The data:

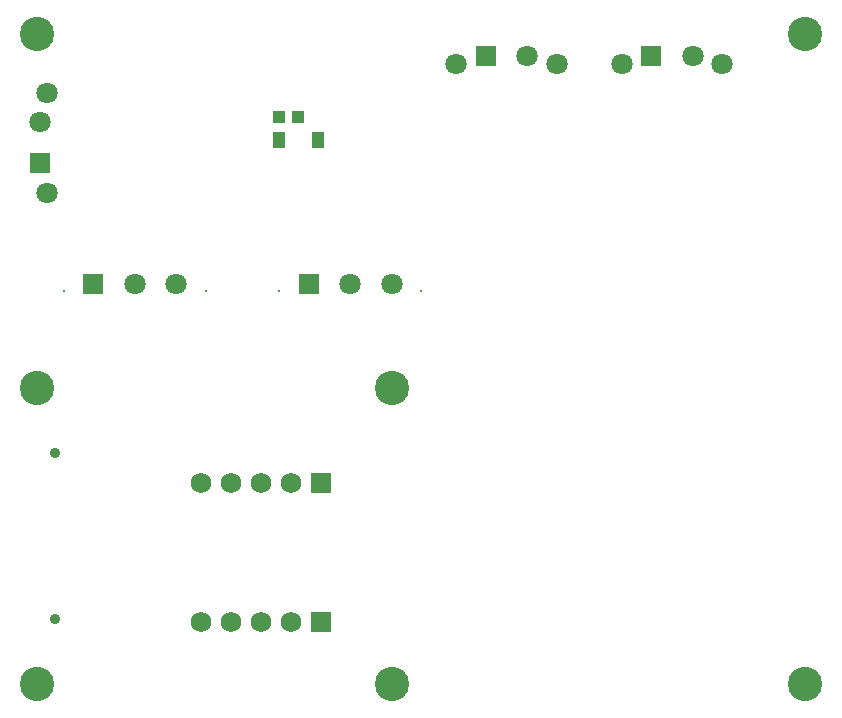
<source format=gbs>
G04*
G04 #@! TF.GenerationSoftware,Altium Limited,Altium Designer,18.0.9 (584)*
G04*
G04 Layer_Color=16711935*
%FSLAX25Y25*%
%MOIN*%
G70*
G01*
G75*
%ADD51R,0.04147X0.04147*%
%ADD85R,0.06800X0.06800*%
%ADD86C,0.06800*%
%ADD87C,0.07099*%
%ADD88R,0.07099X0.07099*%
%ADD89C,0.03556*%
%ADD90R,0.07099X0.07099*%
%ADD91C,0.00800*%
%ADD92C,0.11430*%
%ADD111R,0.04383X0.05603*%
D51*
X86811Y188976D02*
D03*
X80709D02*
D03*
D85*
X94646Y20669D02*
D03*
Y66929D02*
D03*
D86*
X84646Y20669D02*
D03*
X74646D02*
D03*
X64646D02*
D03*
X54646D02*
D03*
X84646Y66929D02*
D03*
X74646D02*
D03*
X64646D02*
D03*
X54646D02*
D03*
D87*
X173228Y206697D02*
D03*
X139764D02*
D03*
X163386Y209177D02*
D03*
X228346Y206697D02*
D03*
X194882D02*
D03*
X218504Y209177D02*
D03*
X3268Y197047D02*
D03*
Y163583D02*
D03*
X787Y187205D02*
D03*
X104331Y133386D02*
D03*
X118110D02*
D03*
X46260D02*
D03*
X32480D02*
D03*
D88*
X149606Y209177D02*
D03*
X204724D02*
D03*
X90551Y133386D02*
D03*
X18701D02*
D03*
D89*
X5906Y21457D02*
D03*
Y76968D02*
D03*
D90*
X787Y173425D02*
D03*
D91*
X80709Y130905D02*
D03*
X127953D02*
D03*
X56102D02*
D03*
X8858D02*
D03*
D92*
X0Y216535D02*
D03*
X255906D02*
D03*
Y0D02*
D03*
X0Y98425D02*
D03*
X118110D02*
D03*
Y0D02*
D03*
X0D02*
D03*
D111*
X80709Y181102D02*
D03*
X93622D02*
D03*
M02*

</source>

Directions for this task:
Exactly as written, restate the listing above with its pictures omitted.

Answer to this exercise:
<source format=gbs>
G04*
G04 #@! TF.GenerationSoftware,Altium Limited,Altium Designer,18.0.9 (584)*
G04*
G04 Layer_Color=16711935*
%FSLAX25Y25*%
%MOIN*%
G70*
G01*
G75*
%ADD51R,0.04147X0.04147*%
%ADD85R,0.06800X0.06800*%
%ADD86C,0.06800*%
%ADD87C,0.07099*%
%ADD88R,0.07099X0.07099*%
%ADD89C,0.03556*%
%ADD90R,0.07099X0.07099*%
%ADD91C,0.00800*%
%ADD92C,0.11430*%
%ADD111R,0.04383X0.05603*%
D51*
X86811Y188976D02*
D03*
X80709D02*
D03*
D85*
X94646Y20669D02*
D03*
Y66929D02*
D03*
D86*
X84646Y20669D02*
D03*
X74646D02*
D03*
X64646D02*
D03*
X54646D02*
D03*
X84646Y66929D02*
D03*
X74646D02*
D03*
X64646D02*
D03*
X54646D02*
D03*
D87*
X173228Y206697D02*
D03*
X139764D02*
D03*
X163386Y209177D02*
D03*
X228346Y206697D02*
D03*
X194882D02*
D03*
X218504Y209177D02*
D03*
X3268Y197047D02*
D03*
Y163583D02*
D03*
X787Y187205D02*
D03*
X104331Y133386D02*
D03*
X118110D02*
D03*
X46260D02*
D03*
X32480D02*
D03*
D88*
X149606Y209177D02*
D03*
X204724D02*
D03*
X90551Y133386D02*
D03*
X18701D02*
D03*
D89*
X5906Y21457D02*
D03*
Y76968D02*
D03*
D90*
X787Y173425D02*
D03*
D91*
X80709Y130905D02*
D03*
X127953D02*
D03*
X56102D02*
D03*
X8858D02*
D03*
D92*
X0Y216535D02*
D03*
X255906D02*
D03*
Y0D02*
D03*
X0Y98425D02*
D03*
X118110D02*
D03*
Y0D02*
D03*
X0D02*
D03*
D111*
X80709Y181102D02*
D03*
X93622D02*
D03*
M02*

</source>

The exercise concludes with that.